The Parsons owned a house down the street from F.W Woolworth (who was at 990 Park Avenue) at 1071 Fifth Avenue in New York (today the site of the Solomon R. Guggenheim Museum) and a large home at 72 Avenue Foch in Paris, which later was confiscated by the Nazis and became the base of operations for the Gestapo in Paris. At the time of his death, they were residing at 420 Park Avenue.

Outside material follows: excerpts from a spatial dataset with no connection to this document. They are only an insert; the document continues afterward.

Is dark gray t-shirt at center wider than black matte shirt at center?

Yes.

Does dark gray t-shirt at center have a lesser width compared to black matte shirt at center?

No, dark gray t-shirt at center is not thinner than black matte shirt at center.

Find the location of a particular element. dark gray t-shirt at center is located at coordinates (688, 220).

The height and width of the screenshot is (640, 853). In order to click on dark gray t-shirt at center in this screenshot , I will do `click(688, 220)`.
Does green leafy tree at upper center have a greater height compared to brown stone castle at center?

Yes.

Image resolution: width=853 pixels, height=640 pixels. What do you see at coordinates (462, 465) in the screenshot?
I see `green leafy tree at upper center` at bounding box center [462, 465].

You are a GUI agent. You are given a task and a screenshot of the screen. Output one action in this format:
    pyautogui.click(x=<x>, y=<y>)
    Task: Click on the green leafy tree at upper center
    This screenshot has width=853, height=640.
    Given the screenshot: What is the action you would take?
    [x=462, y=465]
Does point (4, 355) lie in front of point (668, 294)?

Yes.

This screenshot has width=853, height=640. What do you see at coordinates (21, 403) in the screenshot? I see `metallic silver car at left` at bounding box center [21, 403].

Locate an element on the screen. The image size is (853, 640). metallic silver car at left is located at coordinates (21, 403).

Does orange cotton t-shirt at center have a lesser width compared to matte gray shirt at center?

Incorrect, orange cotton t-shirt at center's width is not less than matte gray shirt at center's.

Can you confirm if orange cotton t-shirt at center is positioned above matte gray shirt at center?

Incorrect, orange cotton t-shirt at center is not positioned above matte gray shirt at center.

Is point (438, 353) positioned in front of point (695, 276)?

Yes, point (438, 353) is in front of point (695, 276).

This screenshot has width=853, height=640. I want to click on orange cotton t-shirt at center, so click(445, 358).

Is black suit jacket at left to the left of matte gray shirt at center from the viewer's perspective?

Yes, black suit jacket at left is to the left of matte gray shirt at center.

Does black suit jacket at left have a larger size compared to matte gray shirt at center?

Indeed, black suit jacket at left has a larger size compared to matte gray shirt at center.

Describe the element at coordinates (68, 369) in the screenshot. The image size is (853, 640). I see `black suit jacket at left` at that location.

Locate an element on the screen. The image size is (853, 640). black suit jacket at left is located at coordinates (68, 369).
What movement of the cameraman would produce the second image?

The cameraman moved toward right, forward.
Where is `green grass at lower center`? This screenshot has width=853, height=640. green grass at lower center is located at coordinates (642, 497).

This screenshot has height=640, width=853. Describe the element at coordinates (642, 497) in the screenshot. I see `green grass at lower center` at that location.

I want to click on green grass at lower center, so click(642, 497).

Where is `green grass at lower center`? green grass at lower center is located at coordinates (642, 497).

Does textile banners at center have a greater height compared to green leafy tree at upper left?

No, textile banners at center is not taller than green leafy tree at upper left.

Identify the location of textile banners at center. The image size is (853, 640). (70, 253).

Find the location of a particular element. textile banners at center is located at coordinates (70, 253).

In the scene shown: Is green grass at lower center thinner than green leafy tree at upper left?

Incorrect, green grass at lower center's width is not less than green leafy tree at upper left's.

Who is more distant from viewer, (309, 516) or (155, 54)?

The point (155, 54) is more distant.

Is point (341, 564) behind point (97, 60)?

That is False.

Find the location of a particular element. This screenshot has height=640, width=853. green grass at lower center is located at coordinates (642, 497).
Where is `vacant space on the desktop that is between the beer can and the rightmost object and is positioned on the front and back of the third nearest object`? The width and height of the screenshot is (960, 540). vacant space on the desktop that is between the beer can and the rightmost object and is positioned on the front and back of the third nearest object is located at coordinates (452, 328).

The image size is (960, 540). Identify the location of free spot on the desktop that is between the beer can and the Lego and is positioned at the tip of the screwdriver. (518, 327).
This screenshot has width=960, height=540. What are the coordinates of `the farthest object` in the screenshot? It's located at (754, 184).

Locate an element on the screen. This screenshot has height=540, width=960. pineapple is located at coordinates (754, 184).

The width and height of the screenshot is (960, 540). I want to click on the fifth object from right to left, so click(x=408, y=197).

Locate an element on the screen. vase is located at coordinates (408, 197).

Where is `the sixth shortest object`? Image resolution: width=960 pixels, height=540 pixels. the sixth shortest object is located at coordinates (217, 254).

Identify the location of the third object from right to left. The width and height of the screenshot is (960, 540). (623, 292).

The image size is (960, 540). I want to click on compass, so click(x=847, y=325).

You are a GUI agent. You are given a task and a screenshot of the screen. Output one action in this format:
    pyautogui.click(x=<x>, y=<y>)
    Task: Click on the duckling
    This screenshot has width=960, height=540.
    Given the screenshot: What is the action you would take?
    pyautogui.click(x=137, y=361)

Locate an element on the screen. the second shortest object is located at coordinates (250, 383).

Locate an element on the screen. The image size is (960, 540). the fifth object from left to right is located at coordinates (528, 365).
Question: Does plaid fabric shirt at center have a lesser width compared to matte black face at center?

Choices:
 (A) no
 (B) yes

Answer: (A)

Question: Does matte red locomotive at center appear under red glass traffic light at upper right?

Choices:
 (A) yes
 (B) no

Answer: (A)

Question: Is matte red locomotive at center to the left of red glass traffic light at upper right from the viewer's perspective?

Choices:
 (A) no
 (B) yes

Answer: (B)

In 1918, Parson bought Shadow Lawn, a colonial, wood-frame structure mansion in West Long Branch, New Jersey (not far from the resort town of Asbury Park), from Joseph B. Greenhut, head of the Siegel-Cooper Company for $800,000 in cash plus a $150,000 mortgage. The mansion, which was originally built in 1903 for John A. McCall (president of the New York Life Insurance Company), contained fifty-two rooms and was the subject of a $1 million renovation by Parson after he acquired it. During the 1916 presidential campaign, Greenhut had loaned Shadow Lawn to President Woodrow Wilson, who used the mansion as his Summer White House. In 1927, the home was destroyed by a fire and, in 1929, Parson built a new mansion which contained 130 rooms and cost a reported $10.5 million to build. The home was designed by Philadelphia architect Horace Trumbauer in the American Beaux-Arts style and built by Thompson-Starrett Company of New York, who built the Woolworth Building in New York City. The exterior gardens were by Achille Duchêne and the interior design was crafted by Julian Abele, one of the first professionally trained African American architects in the United States. Parson and his wife, along with her mother and sister (who worked in the New York office of Woolworth), all lived at Shadow Lawn.

In 1939, Parson, who was financially ruined by the Great Depression, lost Shadow Lawn to the town for nonpayment of $132,000 in taxes. The home later served as a military hospital and the site of a private school before Monmouth University acquired it in 1955 for $350,000.